Selected excerpt »

March 30, 2015

Cord blood banking is changing lives. Take Caesar Sant and his inspiring story for example It’s easy to see the impact cord blood banking can have on not only the patient, but on an entire family.

To say Caesar is a special boy, is quite the understatement. In fact, one would be hard-pressed to find many adults who encompass all the talent and intellect of this young North Carolina child.

In addition to being fluent in seven languages, a talented martial arts student, and an advanced pupil in school, the 6-year-old is also an unbelievably gifted violin-playing prodigy. His exceptional music ability was discovered at age 2 shortly after he first began learning to read sheet music and play the violin. He quickly astonished his music teachers with his natural-born talents, performing stunning pieces well beyond his years by composers such as Antonio Vivaldi, Niccolò Paganini, and others.

But, Caesar’s incredible intellect and musical skills, it seemed, were not the only significant circumstances he was dealt at birth – he also has Sickle Cell Anemia. This genetic disease causes his oxygen-carrying red blood cells to be curved, or “sickle” shaped, instead of round. This causes painful blood flow obstructions and can lead to oxygen deprivation in tissues throughout the body. Life-long anemia treatments are not uncommon with this disease. Even if a person with Sickle Cell Anemia undergoes the frequent prophylactic blood transfusions and anemia treatments required to regulate the disease, which Caesar has, patients are still at constant risk of serious complications. This can include excruciating pain and prolonged organ damage, as well as one of the most severe of complications, a stroke.

Work instruction 1 » Transcribe the part of the cord blood banking text starting at "Cord blood banking is" and ending at "North Carolina child.".
Work instruction 2 » Pick up the cord blood banking text about Caesar Sant after its last sentence and continue it.
The entries that follow are not needed for the work on the cord blood banking text.

Data shown »
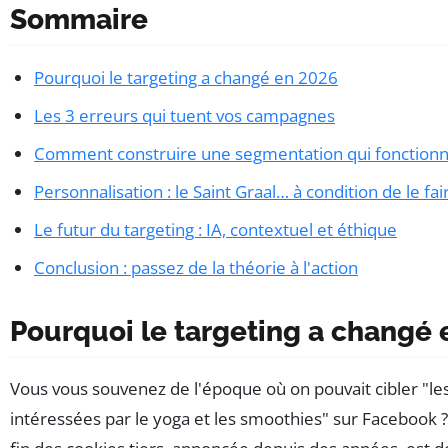
Sommaire
Pourquoi le targeting a changé en 2026
Les 3 erreurs qui tuent vos campagnes
Comment construire une segmentation qui fonction
Personnalisation : le Saint Graal… à condition de le fai
Le futur du targeting : IA, contextuel et éthique
Conclusion : passez de la théorie à l'action
Pourquoi le targeting a changé 
Vous vous souvenez de l'époque où on pouvait cibler "l
intéressées par le yoga et les smoothies" sur Facebook ?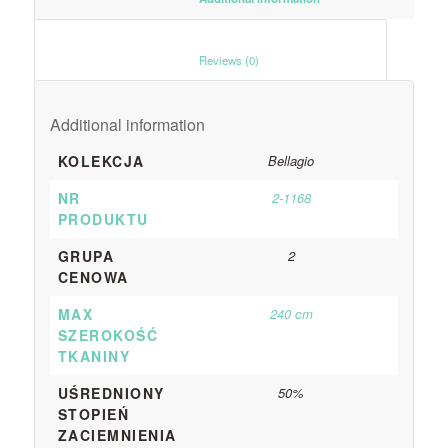
						Reviews (0)					
Additional information
KOLEKCJA
Bellagio
NR
2-1168
PRODUKTU
GRUPA
2
CENOWA
MAX
240 cm
SZEROKOŚĆ
TKANINY
UŚREDNIONY
50%
STOPIEŃ
ZACIEMNIENIA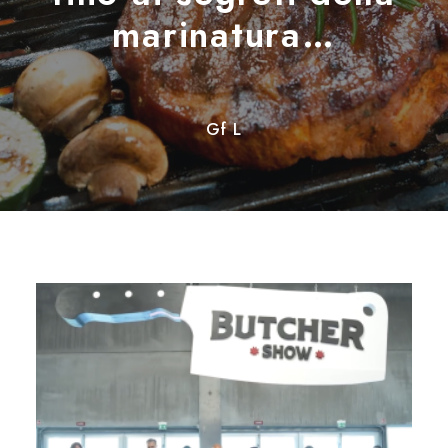
marinatura…
Gf L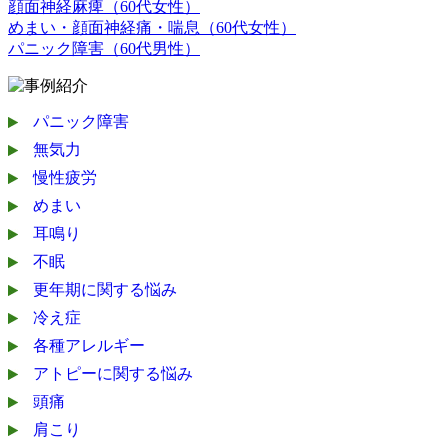
顔面神経麻痺（60代女性）
めまい・顔面神経痛・喘息（60代女性）
パニック障害（60代男性）
パニック障害
無気力
慢性疲労
めまい
耳鳴り
不眠
更年期に関する悩み
冷え症
各種アレルギー
アトピーに関する悩み
頭痛
肩こり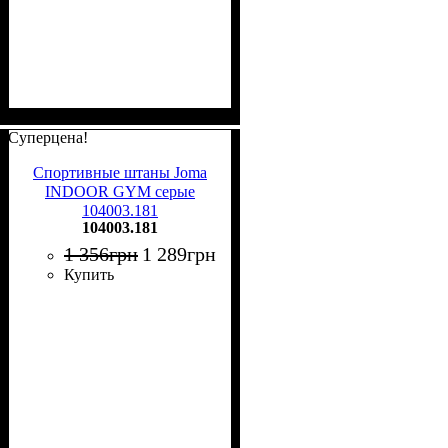
Суперцена!
Спортивные штаны Joma
INDOOR GYM серые
104003.181
104003.181
1 356
грн
1 289
грн
Купить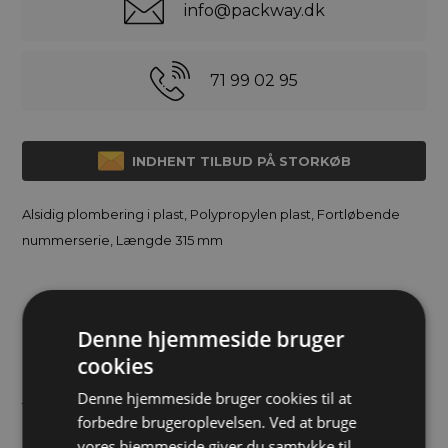
info@packway.dk
71 99 02 95
INDHENT TILBUD PÅ STORKØB
Alsidig plombering i plast, Polypropylen plast, Fortløbende
nummerserie, Længde 315 mm
Fleksibel hvid plombe til hurtig plombering af enheder hvor
Denne hjemmeside bruger
en lav brudstyrke er påkrævet. Velegnet som plombe til
cookies
branddøre, plombe til brandslukker samt som plombe til
Denne hjemmeside bruger cookies til at
førstehjælpskasser og lignende. Plombens metallås sikrer at
forbedre brugeroplevelsen. Ved at bruge
plomben holdes stramt lukket omkring applikationen. Plast
vores hjemmeside giver du samtykke til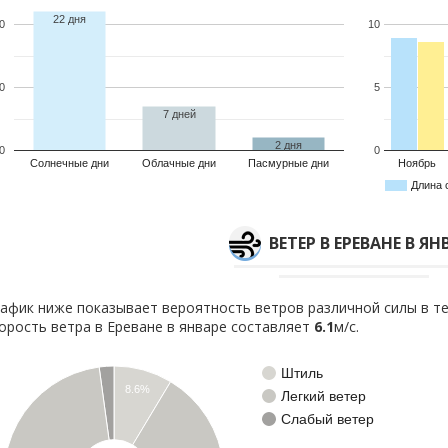
22 дня
0
10
0
5
7 дней
2 дня
0
0
Солнечные дни
Облачные дни
Пасмурные дни
Ноябрь
Длина 
ВЕТЕР В ЕРЕВАНЕ В ЯН
афик ниже показывает вероятность ветров различной силы в те
орость ветра в Ереване в январе составляет
6.1
м/с.
Штиль
8.6%
Легкий ветер
Слабый ветер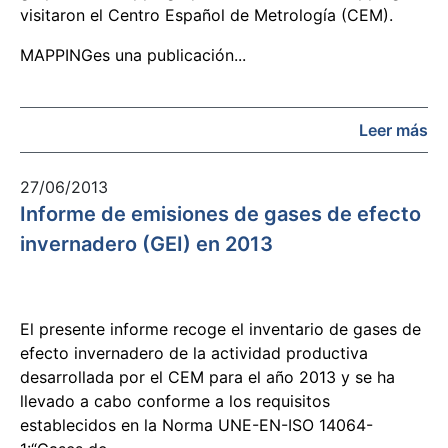
visitaron el Centro Español de Metrología (CEM).
MAPPINGes una publicación...
Leer más
27/06/2013
Informe de emisiones de gases de efecto
invernadero (GEI) en 2013
El presente informe recoge el inventario de gases de
efecto invernadero de la actividad productiva
desarrollada por el CEM para el año 2013 y se ha
llevado a cabo conforme a los requisitos
establecidos en la Norma UNE-EN-ISO 14064-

Expected answer 1 »
Cord blood banking is changing lives. Take Caesar Sant and his inspiring story for example It’s easy to see the impact cord blood banking can have on not only the patient, but on an entire family.

To say Caesar is a special boy, is quite the understatement. In fact, one would be hard-pressed to find many adults who encompass all the talent and intellect of this young North Carolina child.

Expected answer 2 »
Caesar has experienced three acute strokes over the past two years. Because each stroke brought with it increasing intensity and prolonged effects, his doctors recommended Caesar undergo a stem cell transplant, to try to cure his body of the disease. Continuing with just the anemia treatments would only deal with the symptoms of his disease but still leave him vulnerable for future episodes.

Although no matching bone marrow donor could immediately be found for a stem cells transplant, doctors had another solution – cord blood banking. Sickle Cell Anemia is one of the more than 80 diseases that can be treated or cured with umbilical cord blood banking. Thanks to procedures set in motion by his doctors last year and their knowledge of cord blood banking, Caesar will hopefully soon be on the path toward a healthy future…and a new baby sister has proven to be the key to this plan.

In December of 2014, the Sants welcomed a new baby girl, Helen, to the family. She was not only a healthy, welcome addition to the family, she was also the answer to their medical despair concerning Caesar. Baby Helen was conceived via in-vitro fertilization to ensure the disease was not passed on to her and her umbilical cord blood was preserved through cord blood banking at birth. The completely non-invasive cord blood banking procedure, optimistically, will prove to be a lifesaver and demonstrate the significance of sibling cord blood donations. Caesar and Helen are perfect genetic matches to each other and he is set to receive a transplant of her cord blood this summer after first undergoing preparatory procedures. For now though, owing to cord blood banking, her cord blood stem cells are being safely stored until doctors are certain Caesar’s body is ready to receive them.

If all goes as planned this summer, Caesar will soon be back to where he finds the most joy – on his violin, creating enchanting classical music. Most importantly, though, he’ll be pain-free while doing so.